You can use grep to search for a string inside a file. The syntax is grep [-i] searchstring filename If the search string is found, the command displays the line in which the searchstring was found along with the file name. The -i parameter means Ignore case
When you create a file, the file is owned by the userid that you were logged in with. You can change this with the chown command. chown username groupname filename for example chown oracle oinstall You use chmod to change the permissions of a file. The permissions are in 3 parts, user, group, others. The permissions are often made as numbers, where 7 means execute, 6 means write, 5 means read and execute, 4 means read and 0 means no permission. So for example
chmod 755 PBW_tdpo.opt means full acccess for the owner and read/execute for everyone else.
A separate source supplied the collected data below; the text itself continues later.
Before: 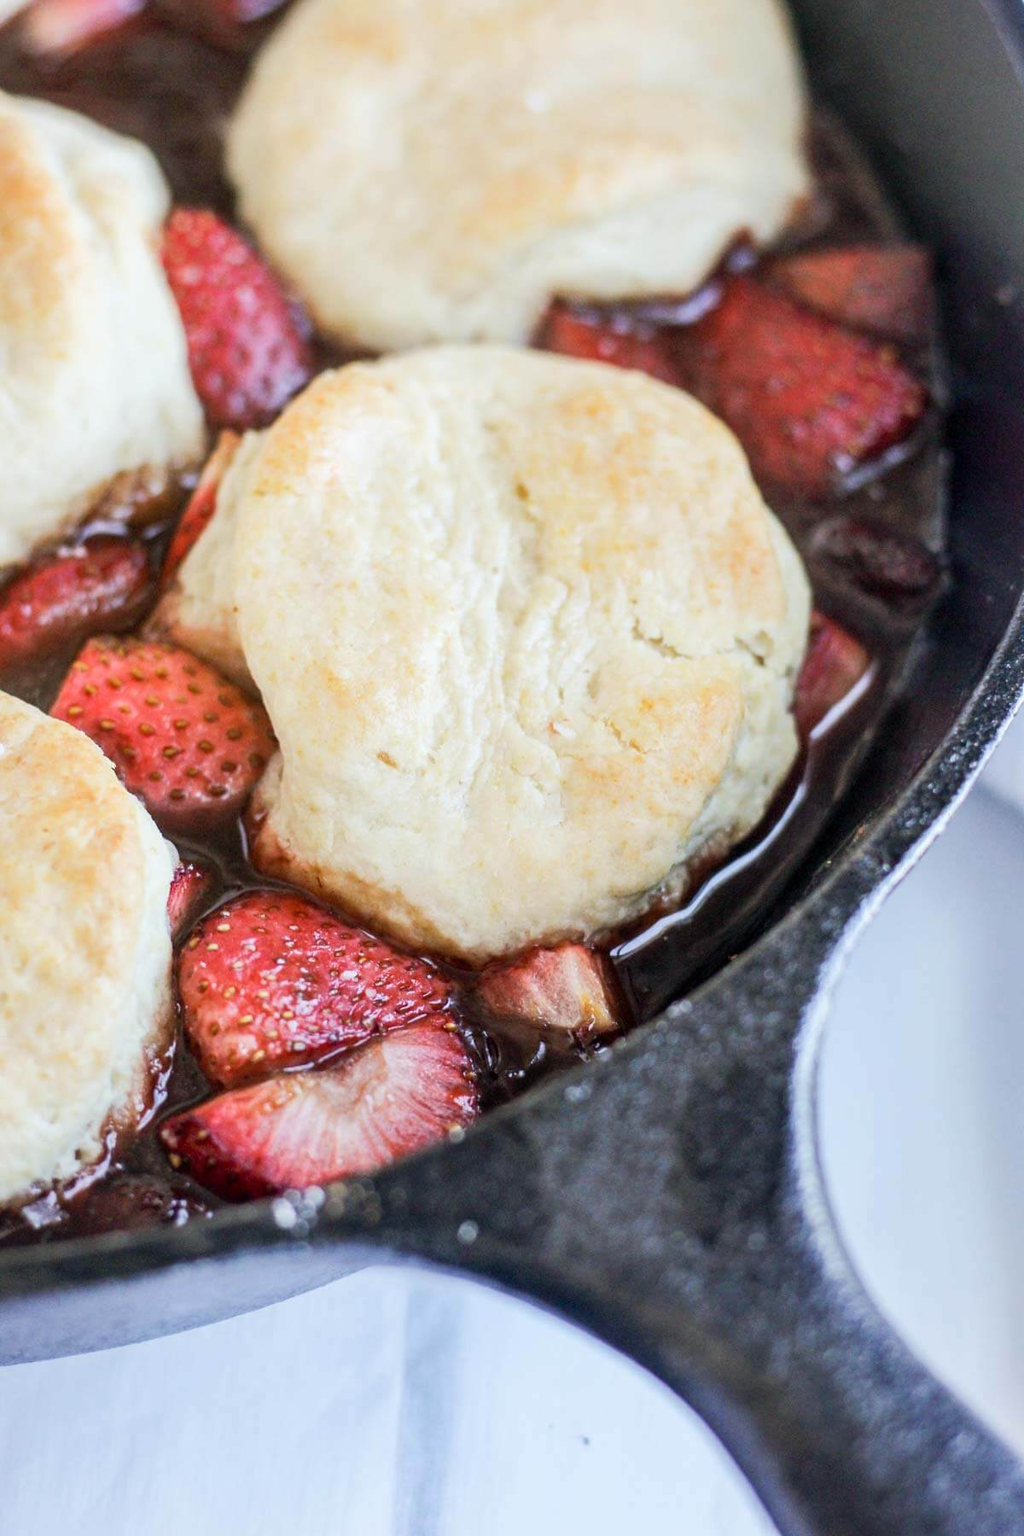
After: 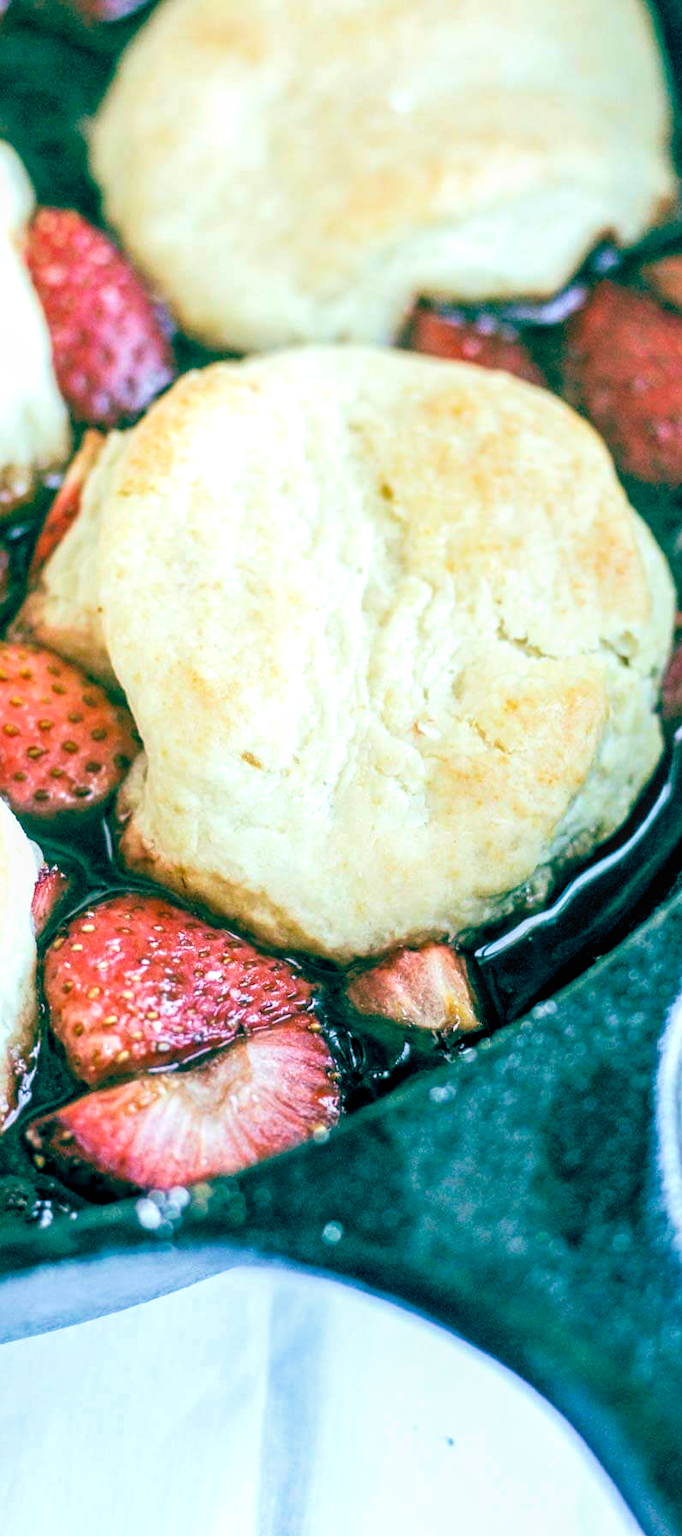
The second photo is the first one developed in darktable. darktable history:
color balance rgb: global offset › luminance -0.547%, global offset › chroma 0.903%, global offset › hue 172.92°, perceptual saturation grading › global saturation 10.239%, global vibrance 20%
crop and rotate: left 13.329%, right 20.063%
local contrast: on, module defaults
velvia: on, module defaults
tone curve: curves: ch0 [(0, 0) (0.541, 0.628) (0.906, 0.997)], preserve colors none
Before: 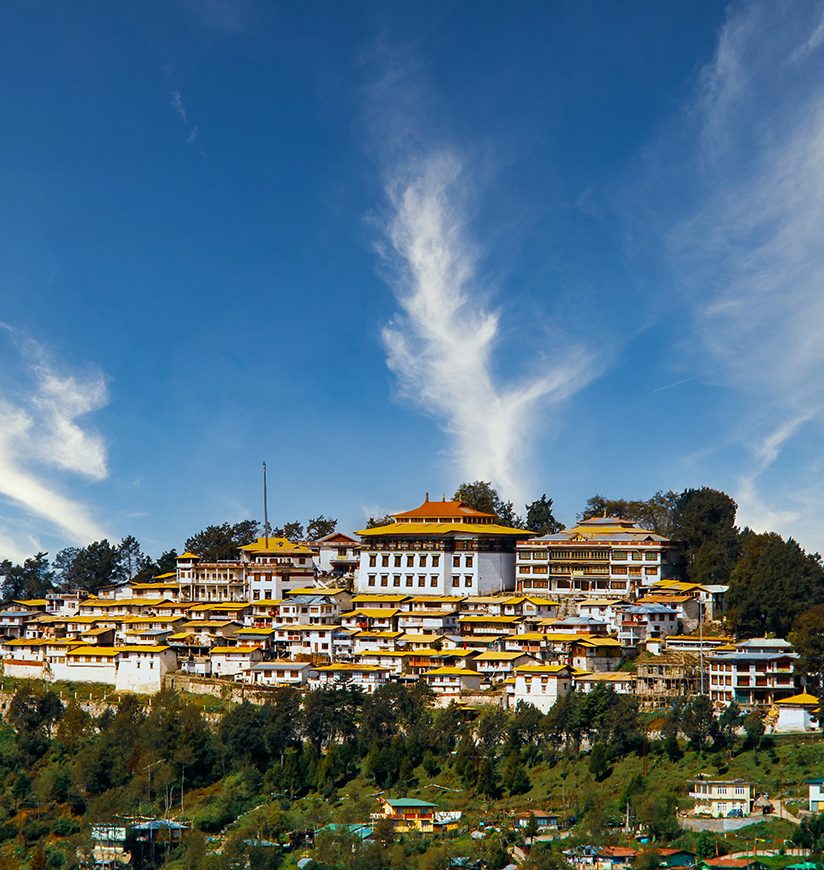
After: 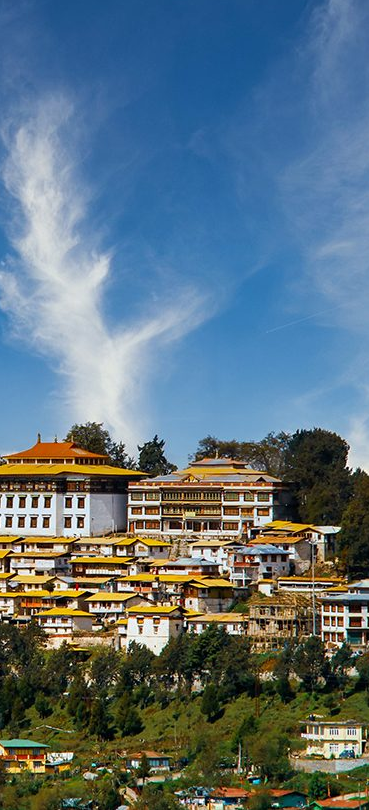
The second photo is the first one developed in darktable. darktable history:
crop: left 47.197%, top 6.795%, right 8.001%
chmod 644 PBW_tdpo.opt means write acccess for the owner and read for everyone
chmod 666 PBW_tdpo.opt means write acccess for all
ps will report on current processes and can be piped with grep to find specific processes. For example to see what tsm processes are running use ps -ef | grep tsm
The su command makes it possible to log in under a different user name from a running session. You would never log into a server directly with root, but sudo to root once logged in su root. Once you are logged into root, you can then sudo to any other userid without needing a password. This is useful for checking that things like file permissions have been set correctly, but be aware that if you just use su on its own, the new userid will inherit the environment variables from root. To pick up the correct environment variables you need to use, for example, su - oracle. To get back to root use exit.
Once you start jumping around different userids, its easy to forget which one you are now logged in as. The whoami command will help you remember.